• _Task prompt_
What you need to produce from the material below is an exact transcription of the lines from the one with "- no guidance" through the one with "- some you've never given: Stage 4", both included, and no other line.

• _Data for processing_
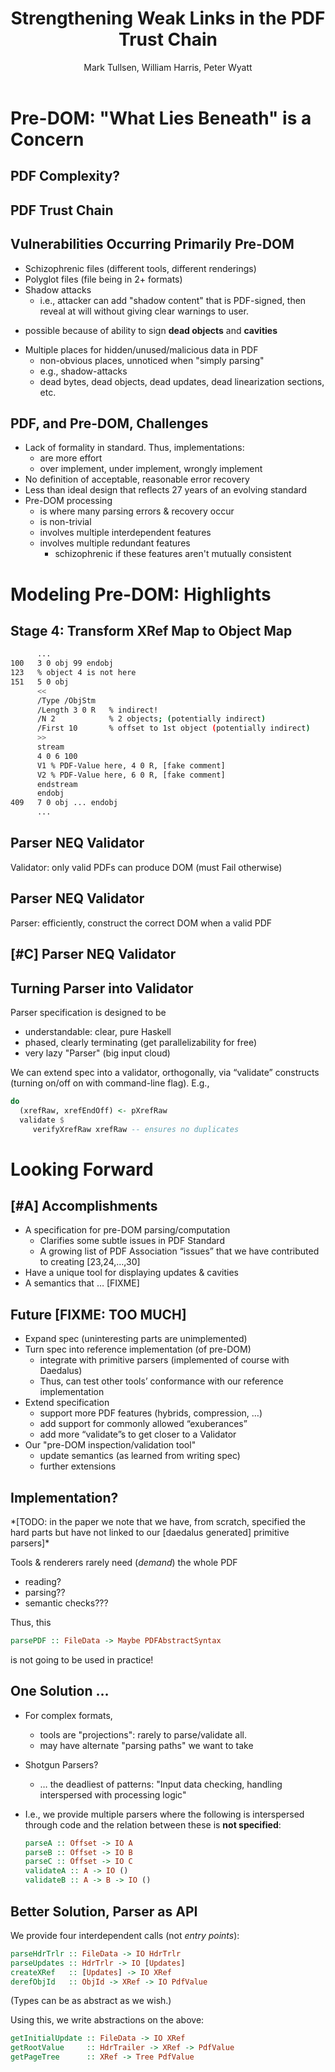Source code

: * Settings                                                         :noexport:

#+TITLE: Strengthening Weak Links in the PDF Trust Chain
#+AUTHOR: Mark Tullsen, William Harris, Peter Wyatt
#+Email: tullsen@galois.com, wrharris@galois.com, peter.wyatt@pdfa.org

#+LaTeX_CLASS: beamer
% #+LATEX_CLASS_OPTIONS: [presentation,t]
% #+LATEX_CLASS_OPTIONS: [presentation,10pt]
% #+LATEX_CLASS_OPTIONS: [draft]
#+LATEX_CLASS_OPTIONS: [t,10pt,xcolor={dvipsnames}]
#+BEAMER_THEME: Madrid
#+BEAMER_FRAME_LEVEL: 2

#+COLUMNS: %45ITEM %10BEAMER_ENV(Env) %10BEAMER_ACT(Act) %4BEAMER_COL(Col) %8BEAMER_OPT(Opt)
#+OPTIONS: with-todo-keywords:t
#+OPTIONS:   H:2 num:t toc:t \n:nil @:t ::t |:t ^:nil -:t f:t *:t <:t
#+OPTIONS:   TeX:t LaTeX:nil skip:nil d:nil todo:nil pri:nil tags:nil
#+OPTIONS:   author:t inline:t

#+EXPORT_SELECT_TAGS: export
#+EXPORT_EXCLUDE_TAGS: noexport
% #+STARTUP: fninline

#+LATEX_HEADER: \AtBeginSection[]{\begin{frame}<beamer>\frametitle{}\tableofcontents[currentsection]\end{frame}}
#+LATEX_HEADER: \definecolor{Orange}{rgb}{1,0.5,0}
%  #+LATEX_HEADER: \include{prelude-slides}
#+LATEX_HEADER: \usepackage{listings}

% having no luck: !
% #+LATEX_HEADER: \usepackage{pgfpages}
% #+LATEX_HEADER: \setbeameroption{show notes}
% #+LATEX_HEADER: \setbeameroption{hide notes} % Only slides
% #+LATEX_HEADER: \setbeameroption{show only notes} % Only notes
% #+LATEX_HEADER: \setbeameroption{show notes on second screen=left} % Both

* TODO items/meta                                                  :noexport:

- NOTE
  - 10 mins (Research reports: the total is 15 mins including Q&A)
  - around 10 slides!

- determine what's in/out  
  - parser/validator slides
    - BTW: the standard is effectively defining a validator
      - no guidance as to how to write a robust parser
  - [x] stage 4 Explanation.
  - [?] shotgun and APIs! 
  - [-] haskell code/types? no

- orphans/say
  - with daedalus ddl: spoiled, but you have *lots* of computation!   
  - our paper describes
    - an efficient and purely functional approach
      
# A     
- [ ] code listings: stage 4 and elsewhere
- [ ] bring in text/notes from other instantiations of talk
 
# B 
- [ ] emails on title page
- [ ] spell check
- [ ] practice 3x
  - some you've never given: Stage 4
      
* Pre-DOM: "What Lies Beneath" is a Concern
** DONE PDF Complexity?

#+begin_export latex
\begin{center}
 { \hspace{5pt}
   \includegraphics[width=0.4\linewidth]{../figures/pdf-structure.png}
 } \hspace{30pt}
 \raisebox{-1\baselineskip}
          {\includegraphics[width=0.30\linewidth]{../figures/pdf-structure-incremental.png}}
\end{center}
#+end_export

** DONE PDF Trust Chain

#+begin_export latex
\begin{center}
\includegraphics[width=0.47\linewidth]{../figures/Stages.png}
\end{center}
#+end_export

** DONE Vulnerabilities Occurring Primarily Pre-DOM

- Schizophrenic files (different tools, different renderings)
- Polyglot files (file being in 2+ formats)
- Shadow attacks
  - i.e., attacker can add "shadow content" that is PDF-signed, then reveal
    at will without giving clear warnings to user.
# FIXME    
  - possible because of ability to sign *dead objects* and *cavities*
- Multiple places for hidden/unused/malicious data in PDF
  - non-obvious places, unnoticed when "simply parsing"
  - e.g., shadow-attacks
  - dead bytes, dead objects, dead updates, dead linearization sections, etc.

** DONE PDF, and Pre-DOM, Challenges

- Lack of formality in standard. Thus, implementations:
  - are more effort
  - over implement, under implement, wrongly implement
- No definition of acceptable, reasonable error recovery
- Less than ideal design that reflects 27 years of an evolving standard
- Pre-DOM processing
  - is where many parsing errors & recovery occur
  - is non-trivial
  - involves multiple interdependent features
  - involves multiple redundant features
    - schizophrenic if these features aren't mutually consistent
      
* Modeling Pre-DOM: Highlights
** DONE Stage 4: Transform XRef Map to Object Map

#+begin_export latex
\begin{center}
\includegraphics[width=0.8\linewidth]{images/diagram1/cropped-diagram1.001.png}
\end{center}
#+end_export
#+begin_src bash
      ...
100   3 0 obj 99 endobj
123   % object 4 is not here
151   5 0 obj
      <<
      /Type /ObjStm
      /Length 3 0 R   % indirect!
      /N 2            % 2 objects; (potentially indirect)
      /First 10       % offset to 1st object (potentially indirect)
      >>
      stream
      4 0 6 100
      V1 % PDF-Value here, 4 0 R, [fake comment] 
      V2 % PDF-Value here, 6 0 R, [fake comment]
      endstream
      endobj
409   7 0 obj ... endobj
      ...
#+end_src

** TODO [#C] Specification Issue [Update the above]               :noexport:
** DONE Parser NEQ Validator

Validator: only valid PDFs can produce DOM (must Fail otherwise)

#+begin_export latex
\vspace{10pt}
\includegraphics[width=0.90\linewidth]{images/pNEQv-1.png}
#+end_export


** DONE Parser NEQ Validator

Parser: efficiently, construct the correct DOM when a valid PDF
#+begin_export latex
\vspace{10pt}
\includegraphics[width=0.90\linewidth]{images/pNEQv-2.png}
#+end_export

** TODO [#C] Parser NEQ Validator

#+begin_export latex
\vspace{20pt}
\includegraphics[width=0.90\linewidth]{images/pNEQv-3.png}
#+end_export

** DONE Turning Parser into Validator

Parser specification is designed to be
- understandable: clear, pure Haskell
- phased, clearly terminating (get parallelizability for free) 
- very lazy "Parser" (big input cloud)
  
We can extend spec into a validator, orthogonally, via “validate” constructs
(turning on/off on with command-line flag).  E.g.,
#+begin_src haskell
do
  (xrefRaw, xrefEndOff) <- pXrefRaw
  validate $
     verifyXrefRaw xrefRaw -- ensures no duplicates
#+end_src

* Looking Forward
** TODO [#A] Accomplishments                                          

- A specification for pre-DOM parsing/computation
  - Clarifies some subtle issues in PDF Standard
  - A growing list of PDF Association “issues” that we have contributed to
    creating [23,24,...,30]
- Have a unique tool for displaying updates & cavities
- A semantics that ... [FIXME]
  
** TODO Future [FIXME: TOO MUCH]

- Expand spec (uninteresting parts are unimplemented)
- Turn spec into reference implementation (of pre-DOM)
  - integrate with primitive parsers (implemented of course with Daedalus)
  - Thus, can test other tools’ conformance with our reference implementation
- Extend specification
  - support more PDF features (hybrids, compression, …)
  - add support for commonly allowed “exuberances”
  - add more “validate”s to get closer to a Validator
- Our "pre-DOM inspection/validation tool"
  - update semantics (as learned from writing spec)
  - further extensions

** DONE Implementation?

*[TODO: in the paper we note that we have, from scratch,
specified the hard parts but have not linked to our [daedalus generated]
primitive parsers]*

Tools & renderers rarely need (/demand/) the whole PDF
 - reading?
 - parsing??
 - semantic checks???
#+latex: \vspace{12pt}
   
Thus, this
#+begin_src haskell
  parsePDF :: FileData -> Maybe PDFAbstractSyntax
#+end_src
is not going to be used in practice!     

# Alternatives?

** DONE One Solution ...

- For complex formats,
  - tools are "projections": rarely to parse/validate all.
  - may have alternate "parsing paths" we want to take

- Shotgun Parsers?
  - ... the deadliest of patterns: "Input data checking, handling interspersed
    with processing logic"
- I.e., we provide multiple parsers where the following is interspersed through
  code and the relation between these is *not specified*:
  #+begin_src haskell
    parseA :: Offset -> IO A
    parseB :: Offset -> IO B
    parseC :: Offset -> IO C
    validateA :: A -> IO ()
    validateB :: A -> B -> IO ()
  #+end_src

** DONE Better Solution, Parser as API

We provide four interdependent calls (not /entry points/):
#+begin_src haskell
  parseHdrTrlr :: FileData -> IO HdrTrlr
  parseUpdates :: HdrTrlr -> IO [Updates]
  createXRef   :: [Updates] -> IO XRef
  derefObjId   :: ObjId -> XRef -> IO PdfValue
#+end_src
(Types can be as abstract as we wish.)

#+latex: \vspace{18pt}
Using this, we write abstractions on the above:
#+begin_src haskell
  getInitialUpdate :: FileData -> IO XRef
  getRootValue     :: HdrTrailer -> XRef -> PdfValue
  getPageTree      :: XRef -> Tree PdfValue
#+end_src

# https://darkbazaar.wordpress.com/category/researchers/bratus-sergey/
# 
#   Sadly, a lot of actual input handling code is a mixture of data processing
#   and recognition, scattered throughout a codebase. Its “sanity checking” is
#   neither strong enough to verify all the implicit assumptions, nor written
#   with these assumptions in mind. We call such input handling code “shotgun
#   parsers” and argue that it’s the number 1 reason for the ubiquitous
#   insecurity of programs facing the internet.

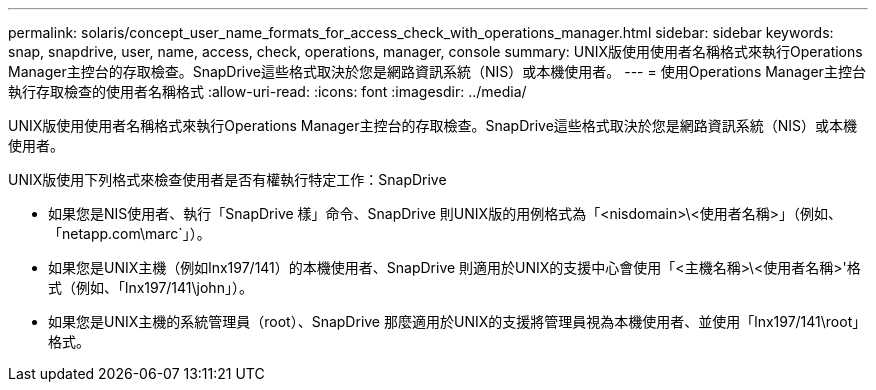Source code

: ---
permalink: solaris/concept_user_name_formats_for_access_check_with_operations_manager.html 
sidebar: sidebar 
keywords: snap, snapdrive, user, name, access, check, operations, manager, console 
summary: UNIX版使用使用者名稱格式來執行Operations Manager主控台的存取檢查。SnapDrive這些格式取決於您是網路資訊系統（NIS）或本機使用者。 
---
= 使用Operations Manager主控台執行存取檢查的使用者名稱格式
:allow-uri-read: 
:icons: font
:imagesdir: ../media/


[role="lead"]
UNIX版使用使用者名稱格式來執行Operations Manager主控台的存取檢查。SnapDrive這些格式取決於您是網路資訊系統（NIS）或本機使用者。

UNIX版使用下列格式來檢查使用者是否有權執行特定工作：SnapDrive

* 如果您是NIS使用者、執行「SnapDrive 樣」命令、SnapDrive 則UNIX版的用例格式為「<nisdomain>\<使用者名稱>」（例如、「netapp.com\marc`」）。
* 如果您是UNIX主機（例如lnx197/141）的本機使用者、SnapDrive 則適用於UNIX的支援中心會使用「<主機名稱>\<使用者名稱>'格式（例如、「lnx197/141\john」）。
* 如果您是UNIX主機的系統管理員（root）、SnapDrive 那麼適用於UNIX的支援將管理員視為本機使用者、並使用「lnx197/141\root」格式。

• _Task answer_
      - no guidance as to how to write a robust parser
  - [x] stage 4 Explanation.
  - [?] shotgun and APIs! 
  - [-] haskell code/types? no

- orphans/say
  - with daedalus ddl: spoiled, but you have *lots* of computation!   
  - our paper describes
    - an efficient and purely functional approach
      
# A     
- [ ] code listings: stage 4 and elsewhere
- [ ] bring in text/notes from other instantiations of talk
 
# B 
- [ ] emails on title page
- [ ] spell check
- [ ] practice 3x
  - some you've never given: Stage 4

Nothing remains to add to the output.